**The task:**
Where a line of the records contains the word "will", show that line.

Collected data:

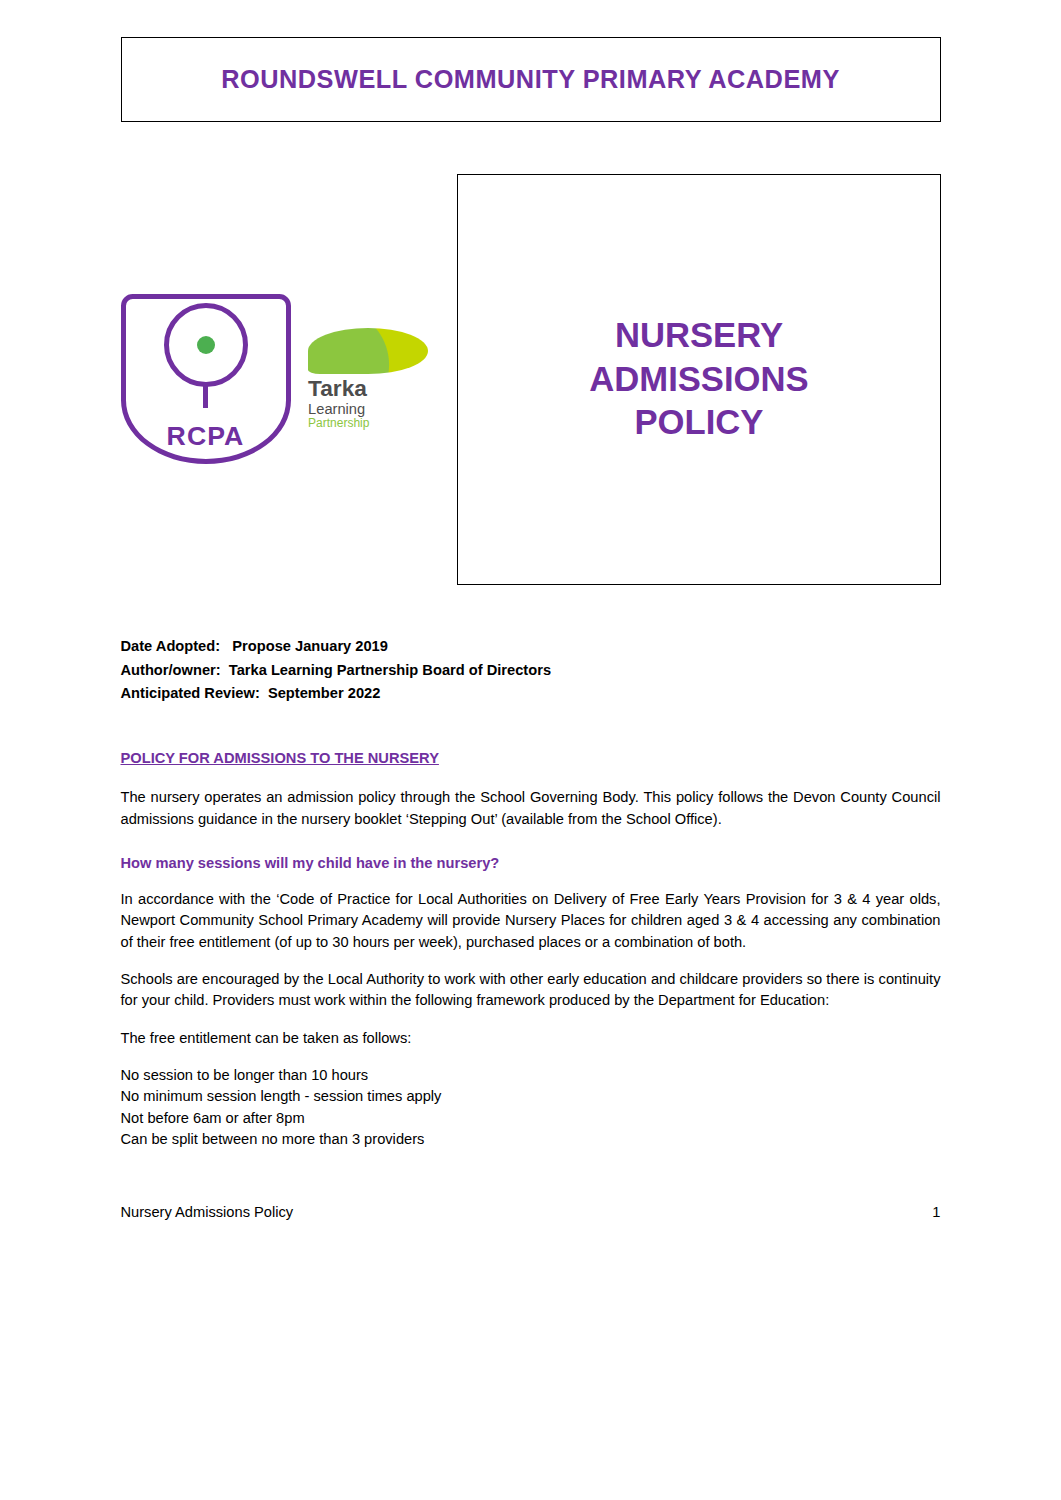ROUNDSWELL COMMUNITY PRIMARY ACADEMY
RCPA
Tarka
Learning
Partnership
NURSERY
ADMISSIONS
POLICY
Date Adopted: Propose January 2019
Author/owner: Tarka Learning Partnership Board of Directors
Anticipated Review: September 2022
POLICY FOR ADMISSIONS TO THE NURSERY
The nursery operates an admission policy through the School Governing Body. This policy follows the Devon County Council admissions guidance in the nursery booklet ‘Stepping Out’ (available from the School Office).
How many sessions will my child have in the nursery?
In accordance with the ‘Code of Practice for Local Authorities on Delivery of Free Early Years Provision for 3 & 4 year olds, Newport Community School Primary Academy will provide Nursery Places for children aged 3 & 4 accessing any combination of their free entitlement (of up to 30 hours per week), purchased places or a combination of both.
Schools are encouraged by the Local Authority to work with other early education and childcare providers so there is continuity for your child. Providers must work within the following framework produced by the Department for Education:
The free entitlement can be taken as follows:
No session to be longer than 10 hours
No minimum session length - session times apply
Not before 6am or after 8pm
Can be split between no more than 3 providers
Nursery Admissions Policy 1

**Answer box:**
How many sessions will my child have in the nursery?
In accordance with the ‘Code of Practice for Local Authorities on Delivery of Free Early Years Provision for 3 & 4 year olds, Newport Community School Primary Academy will provide Nursery Places for children aged 3 & 4 accessing any combination of their free entitlement (of up to 30 hours per week), purchased places or a combination of both.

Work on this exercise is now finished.